Une Alliance panafricaine pour promouvoir la pêche et l’aquaculture en Afrique

Submitted by admin on Mon, 12/28/2015 - 13:43

L’Afrique perd entre 2 et 5 milliards de dollars chaque année en raison de la mauvaise gestion du secteur de la pêche. Ainsi, l’Union Africaine (UA), à travers l’Agence du NEPAD  et le Bureau internationale des ressources animales (BIRA), a lancé un processus pour élaborer un cadre de politique pour la gouvernance des pêcheries sur le continent adopté le 30 avril 2014 à Addis-Abeba.  

Les acteurs de la pêche venus de tous les pays d’Afrique, mais aussi d’Angleterre et des Etats-Unis, ont participé au forum sur la pêche et l’aquaculture tenu les 26 et 27 juin à Dakar. L’objectif de cette rencontre est de permettre aux acteurs non étatiques intervenant dans la pêche et l’aquaculture en Afrique, d’apporter des contributions concrètes. « Les réformes initiées par l’Union africaine et ses bras techniques, à savoir le Bureau internationale des ressources animales (Bira) et l’Agence du NEPAD, suscitent un énorme espoir pour inscrire définitivement et durablement les secteurs halieutiques en Afrique dans une perspective nouvelle de gouvernance», a expliqué Papa Gora Ndiaye, secrétaire exécutif du Réseau sur les politiques de Pêche en Afrique de l’Ouest (Repao).

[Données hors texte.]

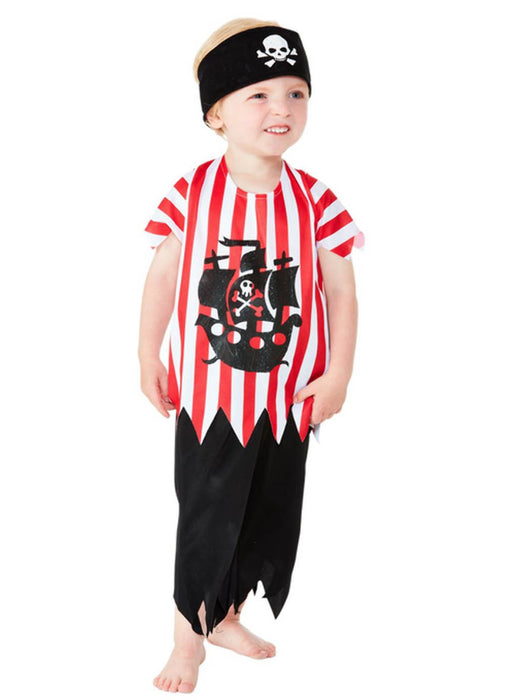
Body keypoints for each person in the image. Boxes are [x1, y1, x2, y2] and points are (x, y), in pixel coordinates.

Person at [138, 17, 365, 694]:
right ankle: (187, 640)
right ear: (216, 113)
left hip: (289, 399)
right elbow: (161, 279)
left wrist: (339, 373)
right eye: (258, 95)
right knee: (205, 516)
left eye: (295, 93)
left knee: (266, 512)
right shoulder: (191, 194)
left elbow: (340, 291)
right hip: (210, 400)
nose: (280, 108)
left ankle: (226, 614)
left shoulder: (316, 200)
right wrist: (147, 356)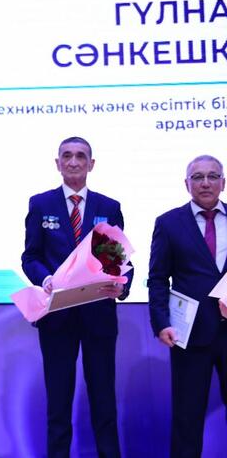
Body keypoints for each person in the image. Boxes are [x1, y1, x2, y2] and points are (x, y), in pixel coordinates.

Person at [21, 136, 131, 458]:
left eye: (80, 156)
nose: (73, 162)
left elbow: (119, 261)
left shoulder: (108, 207)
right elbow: (30, 256)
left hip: (98, 317)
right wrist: (46, 279)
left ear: (91, 164)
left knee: (104, 401)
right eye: (66, 156)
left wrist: (122, 285)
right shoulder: (40, 204)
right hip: (57, 317)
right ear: (57, 163)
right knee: (58, 404)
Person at [147, 154, 227, 458]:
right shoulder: (168, 223)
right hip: (190, 334)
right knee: (187, 418)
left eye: (212, 176)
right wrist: (161, 322)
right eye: (197, 177)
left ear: (223, 182)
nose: (205, 182)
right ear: (186, 184)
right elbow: (157, 279)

Selon M. Ndiaye, ces réformes permettraient aux populations africaines de profiter durablement des énormes potentialités en ressources halieutiques dont dispose le continent. « Cette alliance est un outil qui permet de contribuer, d’une part, au renforcement et à la consolidation du dialogue entre les organisations de la société civile africaine évoluant dans les secteurs halieutiques, et d’autres part, entre la société civile et les autres acteurs à savoir les autorités publiques, organismes internationaux, entre autres», a-t-il ajouté.

L’exploitation des produits de la pêche, apporte des devises pour certaines économies nationales. Elle constitue un levier important d’impulsion à la croissance économique, mesurée par le Produit intérieur brut (Pib). C’est le constat qu’a fait Omar Ndiaye, secrétaire général du ministère de la Pêche et des Affaires maritimes. Et d’ajouter  que les performances des secteurs halieutiques sont menacées depuis plus d’une décennie par une raréfaction de la ressource, une dégradation des habitats et une pollution des eaux côtières et marines. «Cette situation demeure la conséquence de plusieurs facteurs dont la mauvaise gouvernance des pêches, l’incohérence des politiques, la pêche illégale, non réglementée et non déclarée (Inn), etc.», a estimé Omar Ndiaye. Il a aussi soutenu que la réussite des réformes politiques de pêche et d’aquaculture ne saurait être effective sans une participation réelle et dynamique des acteurs non étatiques. Et surtout des communautés de pêche et d’aquaculture artisanales, très fortement dépendantes des ressources halieutiques pour assurer leurs moyens d’existence.

Par rapport à la raréfaction des ressources halieutiques, le président de l’Association des pécheurs du Niger (Apn), Moussa Adamou Farie, a souligné que dans son pays, la pêche ne nourrit plus son homme. «La pêche ne marche plus au Niger. Les pêcheurs manquent de moyens et les poissons deviennent de plus en plus rares. On peut passer une nuit au fleuve sans rien apporter», a-t-il dit. Les acteurs de la pêche cherchent également à élaborer et à rendre public des plans d’action visant à favoriser l’engagement des organismes internationales.